Также на волне «читок» были показаны т.н. «Work In Progress» — вроде бы читка, но как-то не совсем, скорее нечто вроде драматургической лаборатории со зрителями, или реалити-шоу «Драматурги». Само словосочетание недвусмысленно намекает на вечность и тщетность усилий — подобно Сизифову труду, но с той разницей, что труд этот доброволен и хорошо оплачен. В околокомпьютерном мире есть термин «бетатест», неплохо раскрывающий суть подобных посиделок. Это когда почти готовое изделие подвергают проверке на наличие ошибок либо энтузиастами, либо специальными штатными единицами. Отсюда идет ироничный термин «платный бетатест» — это когда бетатестерами невольно работают люди, купившие итоговый продукт. Схожее чувство «обманутости» возникает после просмотра этих самых «Work In Progress» — на пригласительном билете было написано: «Золотая Маска. Лучшие спектакли России». Но чувство это ложное, ведь ни о каком завершении работы нет речи, ведь она же «In Progress» — это как европейским туристам дают возможность за немалые деньги почувствовать себя бедным фермером или мексиканским гастарбайтером, спасающимся от полиции при попытке пересечь границу. Как говорится — любой каприз.
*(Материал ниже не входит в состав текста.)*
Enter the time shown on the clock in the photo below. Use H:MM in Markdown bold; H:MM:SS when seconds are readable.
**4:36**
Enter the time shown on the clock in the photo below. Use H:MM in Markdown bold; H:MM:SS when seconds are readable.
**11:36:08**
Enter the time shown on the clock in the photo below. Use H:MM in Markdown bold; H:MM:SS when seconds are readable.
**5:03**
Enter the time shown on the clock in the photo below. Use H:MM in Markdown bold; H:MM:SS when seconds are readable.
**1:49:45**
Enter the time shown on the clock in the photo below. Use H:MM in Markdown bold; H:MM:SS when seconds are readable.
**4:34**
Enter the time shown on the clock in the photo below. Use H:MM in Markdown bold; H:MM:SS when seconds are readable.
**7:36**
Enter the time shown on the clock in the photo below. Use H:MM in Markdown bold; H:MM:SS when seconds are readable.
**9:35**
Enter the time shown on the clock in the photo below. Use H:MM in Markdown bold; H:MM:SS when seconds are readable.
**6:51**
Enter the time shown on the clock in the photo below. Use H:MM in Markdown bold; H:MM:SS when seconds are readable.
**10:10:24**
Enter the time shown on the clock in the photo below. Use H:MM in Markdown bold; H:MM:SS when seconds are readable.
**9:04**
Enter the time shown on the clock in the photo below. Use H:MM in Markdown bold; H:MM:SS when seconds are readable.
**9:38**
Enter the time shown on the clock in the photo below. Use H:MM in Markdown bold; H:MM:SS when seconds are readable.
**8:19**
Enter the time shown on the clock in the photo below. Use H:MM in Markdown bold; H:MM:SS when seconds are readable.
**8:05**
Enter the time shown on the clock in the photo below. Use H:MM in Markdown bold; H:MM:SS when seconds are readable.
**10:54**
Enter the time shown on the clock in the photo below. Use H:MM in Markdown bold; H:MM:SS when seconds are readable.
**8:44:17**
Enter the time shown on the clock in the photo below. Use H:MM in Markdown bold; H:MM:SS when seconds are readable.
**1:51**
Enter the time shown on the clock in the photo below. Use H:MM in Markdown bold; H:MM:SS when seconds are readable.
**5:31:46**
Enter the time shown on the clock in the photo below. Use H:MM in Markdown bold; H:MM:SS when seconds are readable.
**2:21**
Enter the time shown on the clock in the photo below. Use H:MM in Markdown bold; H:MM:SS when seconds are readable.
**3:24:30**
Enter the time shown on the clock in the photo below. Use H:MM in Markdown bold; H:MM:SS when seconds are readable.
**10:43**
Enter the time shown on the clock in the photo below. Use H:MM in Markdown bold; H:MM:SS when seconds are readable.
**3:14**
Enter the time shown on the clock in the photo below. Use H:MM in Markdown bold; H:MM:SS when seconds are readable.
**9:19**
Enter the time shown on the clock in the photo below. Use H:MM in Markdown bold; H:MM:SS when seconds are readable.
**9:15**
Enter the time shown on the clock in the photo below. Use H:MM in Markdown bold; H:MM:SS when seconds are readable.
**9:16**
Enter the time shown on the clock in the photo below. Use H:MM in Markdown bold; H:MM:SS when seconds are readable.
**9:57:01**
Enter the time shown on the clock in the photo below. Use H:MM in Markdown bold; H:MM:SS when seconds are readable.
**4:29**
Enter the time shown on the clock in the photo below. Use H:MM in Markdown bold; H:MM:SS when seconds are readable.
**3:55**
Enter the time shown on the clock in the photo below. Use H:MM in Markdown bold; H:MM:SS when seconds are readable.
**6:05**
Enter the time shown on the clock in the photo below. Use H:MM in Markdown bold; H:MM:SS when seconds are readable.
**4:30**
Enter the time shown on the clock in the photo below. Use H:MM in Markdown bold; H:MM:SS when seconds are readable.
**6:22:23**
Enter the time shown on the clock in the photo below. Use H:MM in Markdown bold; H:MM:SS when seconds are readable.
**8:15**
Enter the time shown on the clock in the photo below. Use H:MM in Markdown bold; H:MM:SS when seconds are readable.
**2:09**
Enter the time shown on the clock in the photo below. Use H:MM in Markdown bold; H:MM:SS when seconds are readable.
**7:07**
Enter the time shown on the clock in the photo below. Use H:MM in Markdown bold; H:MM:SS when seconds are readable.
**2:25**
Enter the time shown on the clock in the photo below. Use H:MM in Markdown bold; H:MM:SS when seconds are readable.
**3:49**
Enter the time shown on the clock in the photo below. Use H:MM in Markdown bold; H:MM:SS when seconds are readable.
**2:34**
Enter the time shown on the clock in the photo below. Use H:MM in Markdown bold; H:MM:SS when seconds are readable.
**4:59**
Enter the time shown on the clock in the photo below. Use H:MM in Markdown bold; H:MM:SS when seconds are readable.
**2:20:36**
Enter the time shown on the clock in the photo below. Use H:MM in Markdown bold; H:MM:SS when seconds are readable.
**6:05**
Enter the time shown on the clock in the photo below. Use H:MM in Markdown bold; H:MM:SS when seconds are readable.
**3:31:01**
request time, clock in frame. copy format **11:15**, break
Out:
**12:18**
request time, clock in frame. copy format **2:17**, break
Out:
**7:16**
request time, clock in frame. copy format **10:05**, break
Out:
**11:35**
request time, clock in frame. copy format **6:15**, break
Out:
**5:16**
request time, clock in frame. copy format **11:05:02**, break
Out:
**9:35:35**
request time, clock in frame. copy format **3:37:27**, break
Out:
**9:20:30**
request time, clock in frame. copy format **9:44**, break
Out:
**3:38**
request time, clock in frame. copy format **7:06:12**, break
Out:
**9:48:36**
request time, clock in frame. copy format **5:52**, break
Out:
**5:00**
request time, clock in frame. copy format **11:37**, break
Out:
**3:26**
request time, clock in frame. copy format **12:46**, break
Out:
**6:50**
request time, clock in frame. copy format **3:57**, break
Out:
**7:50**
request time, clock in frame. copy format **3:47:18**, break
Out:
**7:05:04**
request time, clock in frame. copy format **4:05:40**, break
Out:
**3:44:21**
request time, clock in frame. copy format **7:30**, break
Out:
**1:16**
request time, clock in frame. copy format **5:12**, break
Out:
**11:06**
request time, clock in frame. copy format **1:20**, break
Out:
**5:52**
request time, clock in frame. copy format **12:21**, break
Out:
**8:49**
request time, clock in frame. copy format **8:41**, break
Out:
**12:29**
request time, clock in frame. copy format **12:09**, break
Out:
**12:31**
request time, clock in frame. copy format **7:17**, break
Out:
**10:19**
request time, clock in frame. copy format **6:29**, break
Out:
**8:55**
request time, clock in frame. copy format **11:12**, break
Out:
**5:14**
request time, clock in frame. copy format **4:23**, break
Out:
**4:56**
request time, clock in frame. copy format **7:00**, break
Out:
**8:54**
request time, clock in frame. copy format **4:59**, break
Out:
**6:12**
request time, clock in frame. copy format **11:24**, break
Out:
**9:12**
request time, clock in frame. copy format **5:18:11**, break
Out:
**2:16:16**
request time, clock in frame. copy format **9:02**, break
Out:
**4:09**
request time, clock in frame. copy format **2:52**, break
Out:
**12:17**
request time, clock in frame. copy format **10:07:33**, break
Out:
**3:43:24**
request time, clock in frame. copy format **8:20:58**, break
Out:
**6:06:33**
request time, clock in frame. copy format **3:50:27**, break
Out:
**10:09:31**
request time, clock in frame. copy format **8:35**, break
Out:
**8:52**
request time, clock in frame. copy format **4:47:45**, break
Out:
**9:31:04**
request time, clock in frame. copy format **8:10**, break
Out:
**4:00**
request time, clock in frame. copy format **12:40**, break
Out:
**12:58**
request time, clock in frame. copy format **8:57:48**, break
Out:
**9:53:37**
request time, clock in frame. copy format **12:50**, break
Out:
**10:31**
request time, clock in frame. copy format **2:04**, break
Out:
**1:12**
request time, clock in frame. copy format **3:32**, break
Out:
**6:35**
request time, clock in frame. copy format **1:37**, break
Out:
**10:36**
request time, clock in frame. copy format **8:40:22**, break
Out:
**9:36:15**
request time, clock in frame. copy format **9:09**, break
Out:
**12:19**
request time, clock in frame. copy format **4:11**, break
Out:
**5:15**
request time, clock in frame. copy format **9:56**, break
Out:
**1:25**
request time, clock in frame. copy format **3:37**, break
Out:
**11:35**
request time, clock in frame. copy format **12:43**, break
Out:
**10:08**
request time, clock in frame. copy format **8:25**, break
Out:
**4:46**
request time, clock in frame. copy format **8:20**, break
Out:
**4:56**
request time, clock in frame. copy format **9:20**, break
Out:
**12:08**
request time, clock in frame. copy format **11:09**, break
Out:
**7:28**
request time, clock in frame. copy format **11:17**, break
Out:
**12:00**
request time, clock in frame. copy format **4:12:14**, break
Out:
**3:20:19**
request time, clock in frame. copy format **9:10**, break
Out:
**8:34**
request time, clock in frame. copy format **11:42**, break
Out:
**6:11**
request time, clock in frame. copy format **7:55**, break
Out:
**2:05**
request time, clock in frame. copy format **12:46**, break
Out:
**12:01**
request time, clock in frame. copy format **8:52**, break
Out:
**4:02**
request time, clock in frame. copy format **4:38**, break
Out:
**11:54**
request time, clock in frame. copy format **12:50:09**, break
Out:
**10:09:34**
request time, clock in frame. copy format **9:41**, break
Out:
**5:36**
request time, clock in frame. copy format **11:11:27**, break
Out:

Оставляя в покое идеологию, говорить становится практически не о чем — все-таки это акт скорее этический, нежели эстетический. Ловить крупицы смысла в очередном слегка театрализованном вербатиме про тяжелую жизнь заводских рабочих («Мотовилихинский рабочий») — занятие безнадежное. В проекте же «Зимняя Война», напротив, — смысла через край. Его тема, как нетрудно догадаться, — практически неизвестная в России, но до сих пор крайне болезненно переживаемая Финляндией советско-финская война. На правах того самого обмена культурным опытом молодые драматурги из России и Финляндии показали свои мини-пьесы в коллективной читке. Цель проекта — показать свой взгляд на бессмысленную войну c обеих сторон: русской и финской. Причем демонстрироваться пьесы должны и в Финляндии и в России — соответственно, с переводом. Все это звучит великолепно: культурный опыт, обмен, взгляд с разных сторон и прочее. Но все в очередной раз останавливается на этике — мини-пьески, по 5 минут каждая, вряд ли можно рассматривать как самостоятельные работы. Среди них есть смешные и грустные, удачные и нет, но нет тех, которые кто-то мог бы поставить (это вообще проблема большинства новых пьес). Опять читка как вещь в себе — совершенно не рассчитанная на постановку какого-то спектакля: ведь акт важнее, чем само произведение. Что же до этической стороны — тут есть что рассказать. Когда я видел, как пестро одетая девушка с комсомольским блеском в глазах, постоянно путаясь в тексте, читала про то, как советская летчица убивает женщин и детей, я думал: что же должны чувствовать финны? И правда, после окончания взаимной терапии один из финских авторов встал и сказал примерно так: «Если бы у нас здесь были винтовки, не исключено, что мы начали бы стрелять друг в друга». Вполне вероятно, что так бы и было. Но винтовок не было, и пришлось разговаривать. Из зала трепещущая от ярости женщина выкрикивала что-то про погибшего на той войне отца — дескать, эх вы, сволочи финские, обидели вас!!! Вообще, все это похоже на неконструктивный спор, где все орут, меряясь степенью своего угнетения. Кто его знает, может подобные акции способствуют взаимопониманию и дружбе народов — только вот при чем здесь «лучшие спектакли России»?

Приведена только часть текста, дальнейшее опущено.